Kabar Bumi Beberkan Kekerasan Seksual yang Kerap Dialami Buruh Migran Perempuan
Terbaru

Kabar Bumi Beberkan Kekerasan Seksual yang Kerap Dialami Buruh Migran Perempuan

Antara lain pemaksaan sterilisasi atau penggunaan kontrasepsi.

Oleh:
Ady Thea DA
Bacaan 3 Menit
Ilustrasi buruh migran
Ilustrasi buruh migran

Buruh migran Indonesia berada dalam posisi yang rawan mengalami pelanggaran HAM. Ketua Pimpinan Pusat Keluarga Besar Buruh Migran Indonesia (Kabar Bumi), Iwenk Karsiwen, mencatat berbagai bentuk pelanggaran HAM yang kerap dialami buruh migran Indonesia antara lain pemaksaan sterilisasi atau kontrasepsi. Misalnya dengan menggunakan suntik KB terhadap buruh migran perempuan yang akan berangkat ke negara tujuan atau pulang ke Indonesia dalam rangka cuti atau liburan.

“Sterilisasi paksa atau pemaksaan penggunaan kontrasepsi adalah bentuk kontrol non konsensual tubuh perempuan dan termasuk dalam kategori kekerasan seksual,” kata Iwenk dalam diskusi bertema Peringatan Hari Buruh Migran Internasional, Minggu (19/12/2022) kemarin.

Iwenk menjelaskan pihak agen atau perusahaan perekrutan meminta buruh migran untuk sterilisasi untuk menghindari kehamilan. Melansir data Komnas Perempuan, sterilisasi dan kontrasepsi secara paksa ini selain dialami buruh migran juga menyasar perempuan dari kalangan disabilitas, masyarakat hukum adat, juga pengidap HIV/Aids.

Praktik pemaksaan sterilisasi dan kontrasepsi terhadap buruh migran di Indonesia ini tidak mempertimbangkan usia, status perkawinan, atau orientasi seksual.

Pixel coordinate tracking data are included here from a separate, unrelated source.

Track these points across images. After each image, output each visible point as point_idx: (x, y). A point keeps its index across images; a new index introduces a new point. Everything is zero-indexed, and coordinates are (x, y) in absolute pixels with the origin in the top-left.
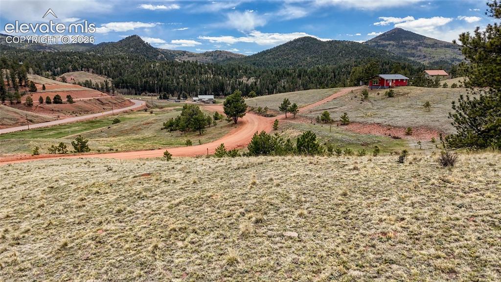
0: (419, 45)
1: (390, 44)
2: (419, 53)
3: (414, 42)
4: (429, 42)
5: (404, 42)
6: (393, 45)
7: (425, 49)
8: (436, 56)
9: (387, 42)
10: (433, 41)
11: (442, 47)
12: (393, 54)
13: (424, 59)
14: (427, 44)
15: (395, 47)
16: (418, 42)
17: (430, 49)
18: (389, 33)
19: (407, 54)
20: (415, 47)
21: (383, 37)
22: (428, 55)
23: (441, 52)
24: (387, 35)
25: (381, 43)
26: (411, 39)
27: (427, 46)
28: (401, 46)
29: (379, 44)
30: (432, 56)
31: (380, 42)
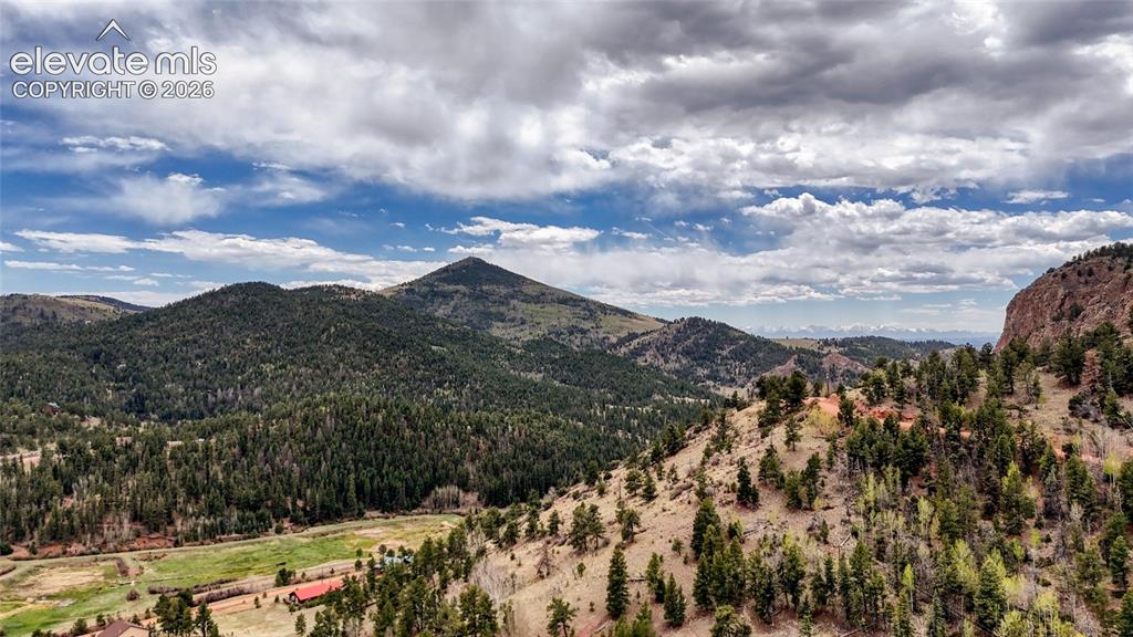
0: (513, 297)
1: (457, 292)
2: (512, 314)
3: (503, 291)
4: (529, 290)
5: (485, 288)
6: (464, 295)
7: (524, 305)
8: (542, 320)
9: (451, 288)
10: (537, 288)
11: (553, 301)
12: (450, 327)
13: (522, 327)
14: (526, 295)
15: (467, 299)
16: (510, 290)
17: (532, 307)
18: (454, 267)
19: (491, 314)
20: (504, 301)
21: (444, 275)
22: (528, 319)
23: (551, 314)
24: (453, 271)
25: (440, 288)
26: (497, 282)
27: (527, 299)
28: (477, 298)
29: (436, 289)
30: (535, 320)
31: (437, 286)
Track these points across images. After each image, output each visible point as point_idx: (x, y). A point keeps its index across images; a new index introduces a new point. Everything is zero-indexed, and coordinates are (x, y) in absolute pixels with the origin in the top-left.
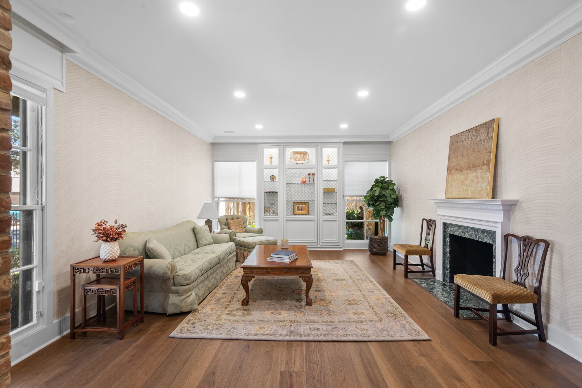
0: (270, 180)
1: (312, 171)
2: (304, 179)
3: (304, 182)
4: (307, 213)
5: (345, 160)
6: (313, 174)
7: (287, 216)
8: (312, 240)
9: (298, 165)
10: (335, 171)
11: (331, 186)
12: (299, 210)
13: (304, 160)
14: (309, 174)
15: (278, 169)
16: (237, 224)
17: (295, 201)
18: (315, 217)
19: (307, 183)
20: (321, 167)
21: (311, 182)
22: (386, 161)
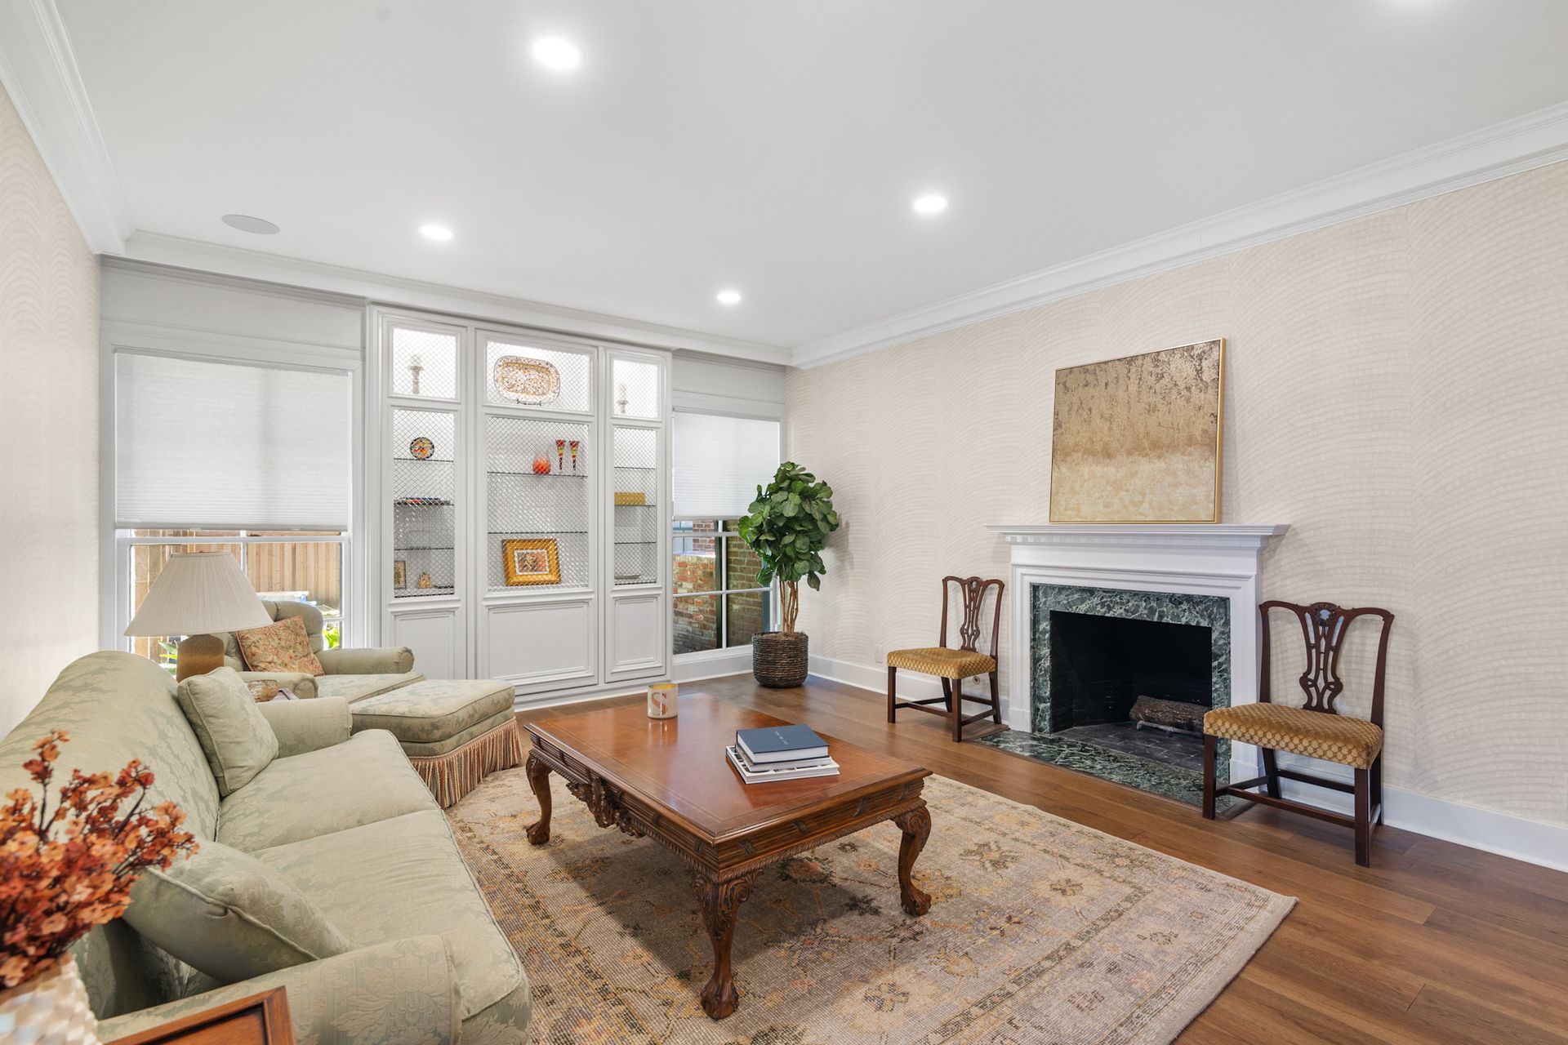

Sebelum tindakan pemaksaan itu dilakukan pekerja migran yang bersangkutan menurut Iwenk tidak diberitahu tentang nama, durasi, dan efek dari kontrasepsi yang diberikan melalui disuntik itu. Pekerja migran juga dibebankan seluruh biaya terkait.

Dampak yang dirasakan buruh migran perempuan setelah disterilisasi atau dipaksa menggunakan kontrasepsi menurut Iwenk sangat beragam. Tapi dampak umum yang ditimbulkan antara lain tidak mengalami menstruasi selama beberapa bulan, tubuh mengalami sakit, merasa lemah, mengalami masalah kesuburan kandungan, perubahan emosional dan kesehatan fisiologis juga diskriminasi sosial.

Bahkan beberapa tahun setelah pemakaian sterilisasi atau kontrasepsi itu Iwenk mengatakan buruh migran yang bersangkutan harus menyuburkan lagi kandungannya ketika menikah agar mudah mendapat keturunan. Hal itu menunjukkan dampak yang cukup serius terhadap kesehatan buruh migran perempuan.

“Pemerintah harusnya menegaskan bahwa pemaksaan sterilisasi dan penggunaan kontrasepsi tidak boleh dilakukan. Harus ada sanksi tegas bagi perusahaan perekrut buruh migran yang melakukan pemaksaan ini,” usulnya.